===== Given records

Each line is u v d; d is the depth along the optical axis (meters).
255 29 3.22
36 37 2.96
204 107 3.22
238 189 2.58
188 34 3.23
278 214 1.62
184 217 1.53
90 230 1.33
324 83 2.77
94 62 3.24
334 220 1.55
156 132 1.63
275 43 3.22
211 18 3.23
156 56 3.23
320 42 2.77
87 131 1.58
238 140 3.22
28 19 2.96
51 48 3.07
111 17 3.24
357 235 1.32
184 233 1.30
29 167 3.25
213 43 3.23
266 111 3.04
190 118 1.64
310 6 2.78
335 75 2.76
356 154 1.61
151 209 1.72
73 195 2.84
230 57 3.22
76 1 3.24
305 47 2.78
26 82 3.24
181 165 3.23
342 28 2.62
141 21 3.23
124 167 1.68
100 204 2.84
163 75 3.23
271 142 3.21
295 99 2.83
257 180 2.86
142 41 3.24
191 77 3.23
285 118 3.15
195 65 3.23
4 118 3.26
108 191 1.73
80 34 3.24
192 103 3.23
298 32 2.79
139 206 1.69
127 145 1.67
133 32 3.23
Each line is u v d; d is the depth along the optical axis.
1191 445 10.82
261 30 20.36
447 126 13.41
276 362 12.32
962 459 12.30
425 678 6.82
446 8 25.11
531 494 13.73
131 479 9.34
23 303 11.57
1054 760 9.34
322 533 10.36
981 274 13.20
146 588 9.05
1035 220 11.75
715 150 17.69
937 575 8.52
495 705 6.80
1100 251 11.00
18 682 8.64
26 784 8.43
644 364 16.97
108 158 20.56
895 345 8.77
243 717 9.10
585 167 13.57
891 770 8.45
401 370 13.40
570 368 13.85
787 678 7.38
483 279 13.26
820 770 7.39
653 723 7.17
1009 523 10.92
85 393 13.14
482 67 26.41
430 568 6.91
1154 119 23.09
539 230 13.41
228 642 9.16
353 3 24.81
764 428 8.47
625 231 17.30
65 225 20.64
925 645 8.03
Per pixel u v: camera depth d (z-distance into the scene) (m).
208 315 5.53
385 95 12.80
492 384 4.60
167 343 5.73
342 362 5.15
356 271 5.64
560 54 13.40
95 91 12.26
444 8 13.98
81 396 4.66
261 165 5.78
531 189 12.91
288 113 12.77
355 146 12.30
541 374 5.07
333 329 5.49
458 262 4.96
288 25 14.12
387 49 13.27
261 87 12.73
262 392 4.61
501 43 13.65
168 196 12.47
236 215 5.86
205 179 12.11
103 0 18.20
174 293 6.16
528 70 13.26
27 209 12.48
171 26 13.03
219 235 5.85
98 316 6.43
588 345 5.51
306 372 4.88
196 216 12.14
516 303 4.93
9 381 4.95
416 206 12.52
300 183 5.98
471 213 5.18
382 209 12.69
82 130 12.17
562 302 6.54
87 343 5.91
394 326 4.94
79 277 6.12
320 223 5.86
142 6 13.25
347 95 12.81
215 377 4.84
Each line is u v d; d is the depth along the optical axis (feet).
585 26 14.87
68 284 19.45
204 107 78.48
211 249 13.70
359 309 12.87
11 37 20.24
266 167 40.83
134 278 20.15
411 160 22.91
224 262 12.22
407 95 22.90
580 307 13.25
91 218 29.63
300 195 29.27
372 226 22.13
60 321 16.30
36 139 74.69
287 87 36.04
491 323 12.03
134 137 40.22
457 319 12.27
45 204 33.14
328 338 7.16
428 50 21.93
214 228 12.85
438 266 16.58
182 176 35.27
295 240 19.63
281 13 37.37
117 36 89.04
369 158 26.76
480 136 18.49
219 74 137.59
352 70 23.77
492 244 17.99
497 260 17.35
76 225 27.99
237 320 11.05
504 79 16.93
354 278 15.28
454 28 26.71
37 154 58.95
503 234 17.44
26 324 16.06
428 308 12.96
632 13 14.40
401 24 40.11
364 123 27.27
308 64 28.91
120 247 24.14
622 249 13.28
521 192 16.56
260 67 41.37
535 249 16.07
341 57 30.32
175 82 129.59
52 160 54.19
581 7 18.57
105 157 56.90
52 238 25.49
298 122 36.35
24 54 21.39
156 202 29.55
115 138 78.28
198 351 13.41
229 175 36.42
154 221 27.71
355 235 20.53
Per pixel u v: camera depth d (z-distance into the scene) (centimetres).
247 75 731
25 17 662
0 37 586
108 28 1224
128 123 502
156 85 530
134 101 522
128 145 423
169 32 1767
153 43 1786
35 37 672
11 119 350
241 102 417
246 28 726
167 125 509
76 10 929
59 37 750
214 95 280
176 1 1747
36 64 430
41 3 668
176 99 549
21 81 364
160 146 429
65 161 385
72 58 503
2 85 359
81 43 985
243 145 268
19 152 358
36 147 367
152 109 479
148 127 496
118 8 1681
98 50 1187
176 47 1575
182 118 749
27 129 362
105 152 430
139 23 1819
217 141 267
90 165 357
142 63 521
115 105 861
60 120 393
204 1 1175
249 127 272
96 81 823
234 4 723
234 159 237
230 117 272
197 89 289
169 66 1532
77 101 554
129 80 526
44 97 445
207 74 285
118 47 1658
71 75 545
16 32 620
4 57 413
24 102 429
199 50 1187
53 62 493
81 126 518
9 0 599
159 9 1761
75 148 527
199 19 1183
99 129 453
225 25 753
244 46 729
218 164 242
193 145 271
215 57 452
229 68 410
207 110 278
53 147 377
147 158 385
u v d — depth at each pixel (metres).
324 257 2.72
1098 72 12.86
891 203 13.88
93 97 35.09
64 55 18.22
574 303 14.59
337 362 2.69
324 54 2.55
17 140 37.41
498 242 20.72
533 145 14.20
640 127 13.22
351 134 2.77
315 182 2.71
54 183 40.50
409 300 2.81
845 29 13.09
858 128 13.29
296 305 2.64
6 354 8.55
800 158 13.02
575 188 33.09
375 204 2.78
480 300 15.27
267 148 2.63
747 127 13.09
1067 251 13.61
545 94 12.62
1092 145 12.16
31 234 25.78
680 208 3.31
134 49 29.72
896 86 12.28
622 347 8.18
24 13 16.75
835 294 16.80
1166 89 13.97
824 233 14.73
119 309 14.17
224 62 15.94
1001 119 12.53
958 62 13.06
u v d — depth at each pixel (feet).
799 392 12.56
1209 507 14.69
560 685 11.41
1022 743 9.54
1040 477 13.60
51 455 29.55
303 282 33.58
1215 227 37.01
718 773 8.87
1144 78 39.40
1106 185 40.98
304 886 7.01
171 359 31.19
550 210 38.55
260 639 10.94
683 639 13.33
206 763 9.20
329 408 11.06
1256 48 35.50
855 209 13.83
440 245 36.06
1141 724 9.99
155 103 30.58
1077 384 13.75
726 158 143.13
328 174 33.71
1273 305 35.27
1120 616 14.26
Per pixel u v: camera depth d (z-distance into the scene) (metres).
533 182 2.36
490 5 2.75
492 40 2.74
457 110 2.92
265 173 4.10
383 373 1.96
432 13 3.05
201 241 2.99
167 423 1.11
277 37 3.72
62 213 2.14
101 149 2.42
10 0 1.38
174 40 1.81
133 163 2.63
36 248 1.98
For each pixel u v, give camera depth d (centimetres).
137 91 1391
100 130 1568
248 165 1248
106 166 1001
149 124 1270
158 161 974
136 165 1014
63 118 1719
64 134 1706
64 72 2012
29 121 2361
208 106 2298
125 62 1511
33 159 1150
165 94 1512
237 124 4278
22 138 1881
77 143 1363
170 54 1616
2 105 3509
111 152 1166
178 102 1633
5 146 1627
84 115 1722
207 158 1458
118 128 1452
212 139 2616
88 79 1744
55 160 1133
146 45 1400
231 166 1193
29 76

==========

* _Prompt_: All the data above is to be given again, exactly.

* _Reply_:
Each line is u v d; d is the depth along the optical axis (meters).
255 29 3.22
36 37 2.96
204 107 3.22
238 189 2.58
188 34 3.23
278 214 1.62
184 217 1.53
90 230 1.33
324 83 2.77
94 62 3.24
334 220 1.55
156 132 1.63
275 43 3.22
211 18 3.23
156 56 3.23
320 42 2.77
87 131 1.58
238 140 3.22
28 19 2.96
51 48 3.07
111 17 3.24
357 235 1.32
184 233 1.30
29 167 3.25
213 43 3.23
266 111 3.04
190 118 1.64
310 6 2.78
335 75 2.76
356 154 1.61
151 209 1.72
73 195 2.84
230 57 3.22
76 1 3.24
305 47 2.78
26 82 3.24
181 165 3.23
342 28 2.62
141 21 3.23
124 167 1.68
100 204 2.84
163 75 3.23
271 142 3.21
295 99 2.83
257 180 2.86
142 41 3.24
191 77 3.23
285 118 3.15
195 65 3.23
4 118 3.26
108 191 1.73
80 34 3.24
192 103 3.23
298 32 2.79
139 206 1.69
127 145 1.67
133 32 3.23
Each line is u v d; d is the depth along the optical axis.
1191 445 10.82
261 30 20.36
447 126 13.41
276 362 12.32
962 459 12.30
425 678 6.82
446 8 25.11
531 494 13.73
131 479 9.34
23 303 11.57
1054 760 9.34
322 533 10.36
981 274 13.20
146 588 9.05
1035 220 11.75
715 150 17.69
937 575 8.52
495 705 6.80
1100 251 11.00
18 682 8.64
26 784 8.43
644 364 16.97
108 158 20.56
895 345 8.77
243 717 9.10
585 167 13.57
891 770 8.45
401 370 13.40
570 368 13.85
787 678 7.38
483 279 13.26
820 770 7.39
653 723 7.17
1009 523 10.92
85 393 13.14
482 67 26.41
430 568 6.91
1154 119 23.09
539 230 13.41
228 642 9.16
353 3 24.81
764 428 8.47
625 231 17.30
65 225 20.64
925 645 8.03
Per pixel u v: camera depth d (z-distance into the scene) (m).
208 315 5.53
385 95 12.80
492 384 4.60
167 343 5.73
342 362 5.15
356 271 5.64
560 54 13.40
95 91 12.26
444 8 13.98
81 396 4.66
261 165 5.78
531 189 12.91
288 113 12.77
355 146 12.30
541 374 5.07
333 329 5.49
458 262 4.96
288 25 14.12
387 49 13.27
261 87 12.73
262 392 4.61
501 43 13.65
168 196 12.47
236 215 5.86
205 179 12.11
103 0 18.20
174 293 6.16
528 70 13.26
27 209 12.48
171 26 13.03
219 235 5.85
98 316 6.43
588 345 5.51
306 372 4.88
196 216 12.14
516 303 4.93
9 381 4.95
416 206 12.52
300 183 5.98
471 213 5.18
382 209 12.69
82 130 12.17
562 302 6.54
87 343 5.91
394 326 4.94
79 277 6.12
320 223 5.86
142 6 13.25
347 95 12.81
215 377 4.84
Each line is u v d; d is the depth along the optical axis (feet).
585 26 14.87
68 284 19.45
204 107 78.48
211 249 13.70
359 309 12.87
11 37 20.24
266 167 40.83
134 278 20.15
411 160 22.91
224 262 12.22
407 95 22.90
580 307 13.25
91 218 29.63
300 195 29.27
372 226 22.13
60 321 16.30
36 139 74.69
287 87 36.04
491 323 12.03
134 137 40.22
457 319 12.27
45 204 33.14
328 338 7.16
428 50 21.93
214 228 12.85
438 266 16.58
182 176 35.27
295 240 19.63
281 13 37.37
117 36 89.04
369 158 26.76
480 136 18.49
219 74 137.59
352 70 23.77
492 244 17.99
497 260 17.35
76 225 27.99
237 320 11.05
504 79 16.93
354 278 15.28
454 28 26.71
37 154 58.95
503 234 17.44
26 324 16.06
428 308 12.96
632 13 14.40
401 24 40.11
364 123 27.27
308 64 28.91
120 247 24.14
622 249 13.28
521 192 16.56
260 67 41.37
535 249 16.07
341 57 30.32
175 82 129.59
52 160 54.19
581 7 18.57
105 157 56.90
52 238 25.49
298 122 36.35
24 54 21.39
156 202 29.55
115 138 78.28
198 351 13.41
229 175 36.42
154 221 27.71
355 235 20.53
Per pixel u v: camera depth d (z-distance into the scene) (centimetres).
247 75 731
25 17 662
0 37 586
108 28 1224
128 123 502
156 85 530
134 101 522
128 145 423
169 32 1767
153 43 1786
35 37 672
11 119 350
241 102 417
246 28 726
167 125 509
76 10 929
59 37 750
214 95 280
176 1 1747
36 64 430
41 3 668
176 99 549
21 81 364
160 146 429
65 161 385
72 58 503
2 85 359
81 43 985
243 145 268
19 152 358
36 147 367
152 109 479
148 127 496
118 8 1681
98 50 1187
176 47 1575
182 118 749
27 129 362
105 152 430
139 23 1819
217 141 267
90 165 357
142 63 521
115 105 861
60 120 393
204 1 1175
249 127 272
96 81 823
234 4 723
234 159 237
230 117 272
197 89 289
169 66 1532
77 101 554
129 80 526
44 97 445
207 74 285
118 47 1658
71 75 545
16 32 620
4 57 413
24 102 429
199 50 1187
53 62 493
81 126 518
9 0 599
159 9 1761
75 148 527
199 19 1183
99 129 453
225 25 753
244 46 729
218 164 242
193 145 271
215 57 452
229 68 410
207 110 278
53 147 377
147 158 385
u v d — depth at each pixel (metres).
324 257 2.72
1098 72 12.86
891 203 13.88
93 97 35.09
64 55 18.22
574 303 14.59
337 362 2.69
324 54 2.55
17 140 37.41
498 242 20.72
533 145 14.20
640 127 13.22
351 134 2.77
315 182 2.71
54 183 40.50
409 300 2.81
845 29 13.09
858 128 13.29
296 305 2.64
6 354 8.55
800 158 13.02
575 188 33.09
375 204 2.78
480 300 15.27
267 148 2.63
747 127 13.09
1067 251 13.61
545 94 12.62
1092 145 12.16
31 234 25.78
680 208 3.31
134 49 29.72
896 86 12.28
622 347 8.18
24 13 16.75
835 294 16.80
1166 89 13.97
824 233 14.73
119 309 14.17
224 62 15.94
1001 119 12.53
958 62 13.06
u v d — depth at each pixel (feet).
799 392 12.56
1209 507 14.69
560 685 11.41
1022 743 9.54
1040 477 13.60
51 455 29.55
303 282 33.58
1215 227 37.01
718 773 8.87
1144 78 39.40
1106 185 40.98
304 886 7.01
171 359 31.19
550 210 38.55
260 639 10.94
683 639 13.33
206 763 9.20
329 408 11.06
1256 48 35.50
855 209 13.83
440 245 36.06
1141 724 9.99
155 103 30.58
1077 384 13.75
726 158 143.13
328 174 33.71
1273 305 35.27
1120 616 14.26
Per pixel u v: camera depth d (z-distance into the scene) (metres).
533 182 2.36
490 5 2.75
492 40 2.74
457 110 2.92
265 173 4.10
383 373 1.96
432 13 3.05
201 241 2.99
167 423 1.11
277 37 3.72
62 213 2.14
101 149 2.42
10 0 1.38
174 40 1.81
133 163 2.63
36 248 1.98
For each pixel u v, give camera depth d (centimetres).
137 91 1391
100 130 1568
248 165 1248
106 166 1001
149 124 1270
158 161 974
136 165 1014
63 118 1719
64 134 1706
64 72 2012
29 121 2361
208 106 2298
125 62 1511
33 159 1150
165 94 1512
237 124 4278
22 138 1881
77 143 1363
170 54 1616
2 105 3509
111 152 1166
178 102 1633
5 146 1627
84 115 1722
207 158 1458
118 128 1452
212 139 2616
88 79 1744
55 160 1133
146 45 1400
231 166 1193
29 76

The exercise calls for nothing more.